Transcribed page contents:
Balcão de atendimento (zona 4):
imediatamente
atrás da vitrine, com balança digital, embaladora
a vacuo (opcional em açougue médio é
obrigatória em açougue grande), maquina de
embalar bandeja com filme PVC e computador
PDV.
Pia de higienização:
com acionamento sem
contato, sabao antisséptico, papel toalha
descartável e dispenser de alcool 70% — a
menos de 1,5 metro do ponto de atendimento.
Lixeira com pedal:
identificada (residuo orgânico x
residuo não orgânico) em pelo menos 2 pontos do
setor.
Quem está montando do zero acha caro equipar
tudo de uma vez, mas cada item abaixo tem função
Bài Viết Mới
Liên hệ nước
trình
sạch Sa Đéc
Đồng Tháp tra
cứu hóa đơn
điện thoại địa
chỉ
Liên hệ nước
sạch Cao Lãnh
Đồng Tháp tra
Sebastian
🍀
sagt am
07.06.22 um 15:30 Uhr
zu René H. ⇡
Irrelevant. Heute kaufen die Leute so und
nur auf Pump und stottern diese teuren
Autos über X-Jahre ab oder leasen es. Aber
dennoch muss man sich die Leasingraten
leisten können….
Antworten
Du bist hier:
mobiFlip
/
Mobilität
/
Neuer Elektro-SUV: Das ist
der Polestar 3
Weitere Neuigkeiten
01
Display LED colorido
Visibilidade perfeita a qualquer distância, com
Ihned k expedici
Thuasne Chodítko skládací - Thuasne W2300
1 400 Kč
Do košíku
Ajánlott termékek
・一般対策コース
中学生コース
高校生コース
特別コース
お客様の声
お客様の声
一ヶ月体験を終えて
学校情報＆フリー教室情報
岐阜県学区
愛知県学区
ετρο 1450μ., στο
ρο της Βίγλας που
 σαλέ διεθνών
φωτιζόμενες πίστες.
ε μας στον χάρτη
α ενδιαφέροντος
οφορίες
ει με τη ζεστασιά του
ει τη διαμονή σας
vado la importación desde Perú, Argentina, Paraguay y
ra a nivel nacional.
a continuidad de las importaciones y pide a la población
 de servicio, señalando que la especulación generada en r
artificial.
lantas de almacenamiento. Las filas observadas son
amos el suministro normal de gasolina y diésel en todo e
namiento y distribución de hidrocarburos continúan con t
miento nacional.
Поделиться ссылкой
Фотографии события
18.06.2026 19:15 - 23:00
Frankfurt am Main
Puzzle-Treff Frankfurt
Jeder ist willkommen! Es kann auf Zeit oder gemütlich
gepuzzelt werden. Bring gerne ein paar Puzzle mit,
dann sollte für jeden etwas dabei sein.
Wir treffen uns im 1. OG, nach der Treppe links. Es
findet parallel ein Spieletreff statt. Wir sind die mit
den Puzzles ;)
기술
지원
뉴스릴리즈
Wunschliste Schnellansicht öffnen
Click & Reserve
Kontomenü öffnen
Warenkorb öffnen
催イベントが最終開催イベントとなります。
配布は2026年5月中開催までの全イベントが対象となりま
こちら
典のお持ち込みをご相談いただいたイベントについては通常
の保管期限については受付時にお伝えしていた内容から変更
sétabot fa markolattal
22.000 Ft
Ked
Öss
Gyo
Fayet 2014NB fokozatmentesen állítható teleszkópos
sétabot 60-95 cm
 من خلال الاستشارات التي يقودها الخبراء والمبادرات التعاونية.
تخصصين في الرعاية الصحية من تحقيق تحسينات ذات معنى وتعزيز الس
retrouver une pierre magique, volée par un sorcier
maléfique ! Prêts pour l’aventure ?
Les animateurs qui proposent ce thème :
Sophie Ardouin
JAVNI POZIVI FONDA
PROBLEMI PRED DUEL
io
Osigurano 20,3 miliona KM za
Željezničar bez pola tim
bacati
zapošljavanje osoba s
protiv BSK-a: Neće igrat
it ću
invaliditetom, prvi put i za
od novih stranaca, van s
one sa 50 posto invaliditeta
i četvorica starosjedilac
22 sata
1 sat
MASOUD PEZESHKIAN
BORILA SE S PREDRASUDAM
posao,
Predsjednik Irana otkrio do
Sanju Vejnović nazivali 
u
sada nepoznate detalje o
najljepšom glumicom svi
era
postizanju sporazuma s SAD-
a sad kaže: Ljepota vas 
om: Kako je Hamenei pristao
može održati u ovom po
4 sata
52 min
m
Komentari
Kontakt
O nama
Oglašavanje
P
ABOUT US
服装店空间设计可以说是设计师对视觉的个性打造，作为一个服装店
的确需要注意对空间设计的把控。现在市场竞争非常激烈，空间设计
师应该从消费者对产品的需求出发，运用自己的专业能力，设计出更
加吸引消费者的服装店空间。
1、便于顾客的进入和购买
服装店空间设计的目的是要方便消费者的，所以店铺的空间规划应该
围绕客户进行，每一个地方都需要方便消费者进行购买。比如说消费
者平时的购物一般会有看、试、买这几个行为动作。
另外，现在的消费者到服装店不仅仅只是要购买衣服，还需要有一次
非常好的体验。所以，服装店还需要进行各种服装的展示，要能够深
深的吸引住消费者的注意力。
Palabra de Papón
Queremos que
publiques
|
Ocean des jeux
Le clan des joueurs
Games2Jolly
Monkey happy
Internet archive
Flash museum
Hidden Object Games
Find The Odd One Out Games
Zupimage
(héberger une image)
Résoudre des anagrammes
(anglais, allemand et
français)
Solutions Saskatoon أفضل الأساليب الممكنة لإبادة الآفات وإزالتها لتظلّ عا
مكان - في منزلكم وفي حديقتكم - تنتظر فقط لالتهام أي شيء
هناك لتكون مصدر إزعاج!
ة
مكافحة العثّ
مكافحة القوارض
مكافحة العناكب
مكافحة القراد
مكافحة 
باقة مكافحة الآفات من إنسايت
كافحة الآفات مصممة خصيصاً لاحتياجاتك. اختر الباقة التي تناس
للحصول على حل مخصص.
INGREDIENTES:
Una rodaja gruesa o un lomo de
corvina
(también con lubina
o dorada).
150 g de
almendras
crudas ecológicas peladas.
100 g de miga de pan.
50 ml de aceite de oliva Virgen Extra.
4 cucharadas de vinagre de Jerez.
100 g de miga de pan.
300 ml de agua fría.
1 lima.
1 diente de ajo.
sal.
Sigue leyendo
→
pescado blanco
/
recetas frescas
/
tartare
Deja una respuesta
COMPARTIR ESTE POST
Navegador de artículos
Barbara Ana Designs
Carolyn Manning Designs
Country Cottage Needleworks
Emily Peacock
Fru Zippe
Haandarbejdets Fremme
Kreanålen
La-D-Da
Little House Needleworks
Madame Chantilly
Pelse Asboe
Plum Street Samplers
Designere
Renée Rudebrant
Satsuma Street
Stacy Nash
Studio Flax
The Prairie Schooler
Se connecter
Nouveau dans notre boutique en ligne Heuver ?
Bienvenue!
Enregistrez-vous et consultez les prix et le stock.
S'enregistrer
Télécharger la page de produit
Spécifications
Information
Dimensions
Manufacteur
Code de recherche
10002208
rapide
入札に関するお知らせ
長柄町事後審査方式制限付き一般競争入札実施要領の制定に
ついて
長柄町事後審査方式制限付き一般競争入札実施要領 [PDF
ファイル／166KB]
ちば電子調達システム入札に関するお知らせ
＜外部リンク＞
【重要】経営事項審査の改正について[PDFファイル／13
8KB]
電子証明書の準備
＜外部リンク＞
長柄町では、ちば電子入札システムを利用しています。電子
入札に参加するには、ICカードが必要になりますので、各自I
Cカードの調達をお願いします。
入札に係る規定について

## Task instructions
Pick out and copy every line of the records above that contains the string "menos". Letter case counts.

## Answer for this exercise
menos de 1,5 metro do ponto de atendimento.
residuo não orgânico) em pelo menos 2 pontos do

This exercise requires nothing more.